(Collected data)
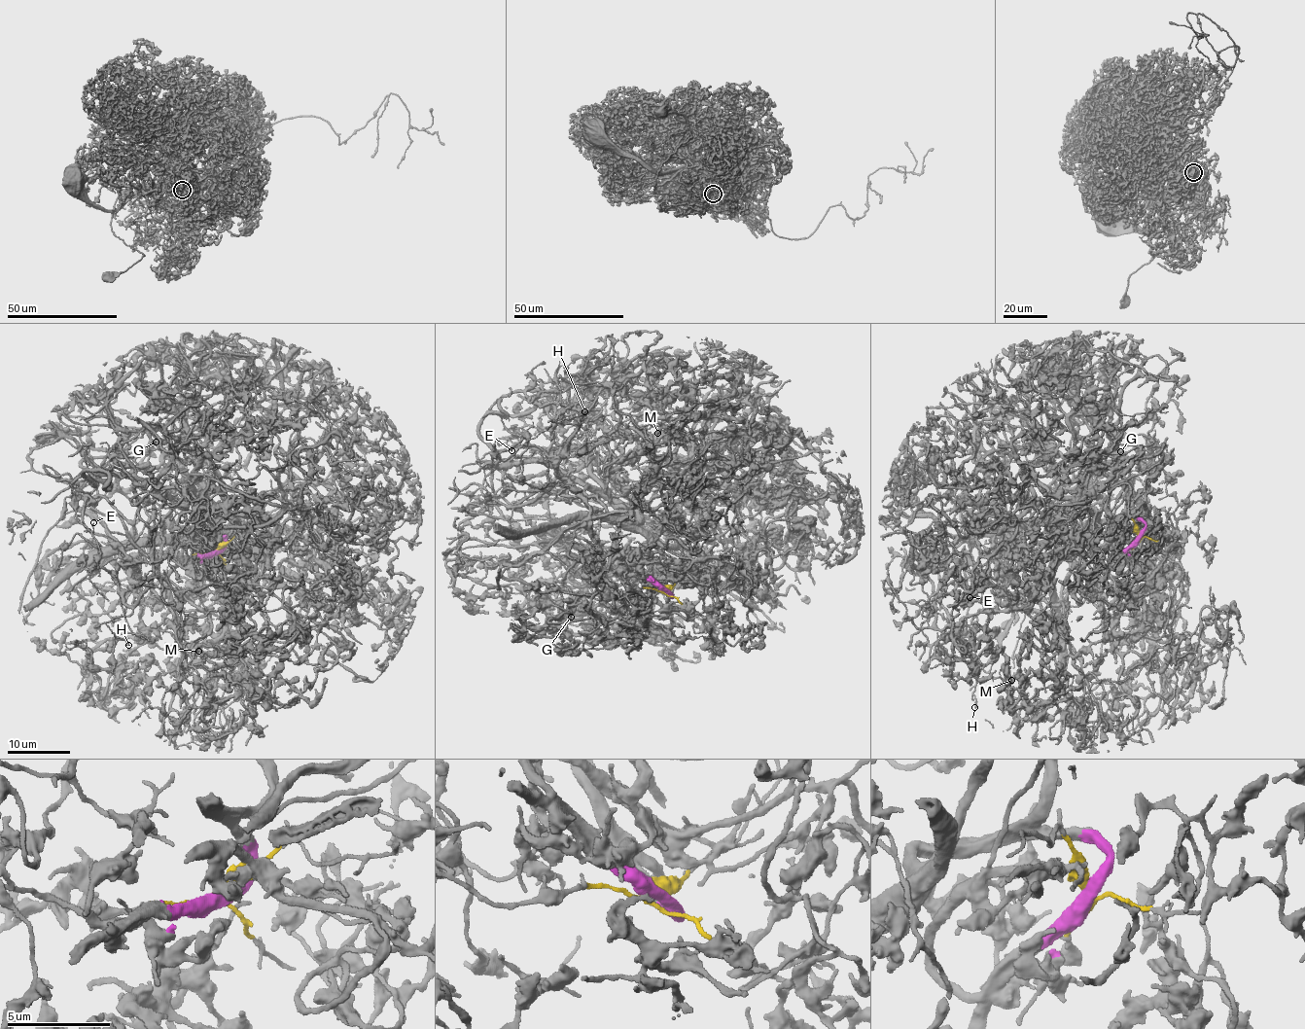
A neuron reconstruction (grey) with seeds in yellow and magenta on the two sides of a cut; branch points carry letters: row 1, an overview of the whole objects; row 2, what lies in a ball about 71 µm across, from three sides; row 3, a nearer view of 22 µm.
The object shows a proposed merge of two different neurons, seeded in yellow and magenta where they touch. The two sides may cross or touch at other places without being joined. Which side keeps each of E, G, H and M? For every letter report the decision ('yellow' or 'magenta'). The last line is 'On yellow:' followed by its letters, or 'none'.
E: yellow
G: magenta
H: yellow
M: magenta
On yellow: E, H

Try it: Nothing but the records above, retyped exactly and stripped of images, should appear in the answer.

Solved problem:
A neuron reconstruction (grey) with seeds in yellow and magenta on the two sides of a cut; branch points carry letters: row 1, an overview of the whole objects; row 2, what lies in a ball about 71 µm across, from three sides; row 3, a nearer view of 22 µm.
The object shows a proposed merge of two different neurons, seeded in yellow and magenta where they touch. The two sides may cross or touch at other places without being joined. Which side keeps each of E, G, H and M? For every letter report the decision ('yellow' or 'magenta'). The last line is 'On yellow:' followed by its letters, or 'none'.
E: yellow
G: magenta
H: yellow
M: magenta
On yellow: E, H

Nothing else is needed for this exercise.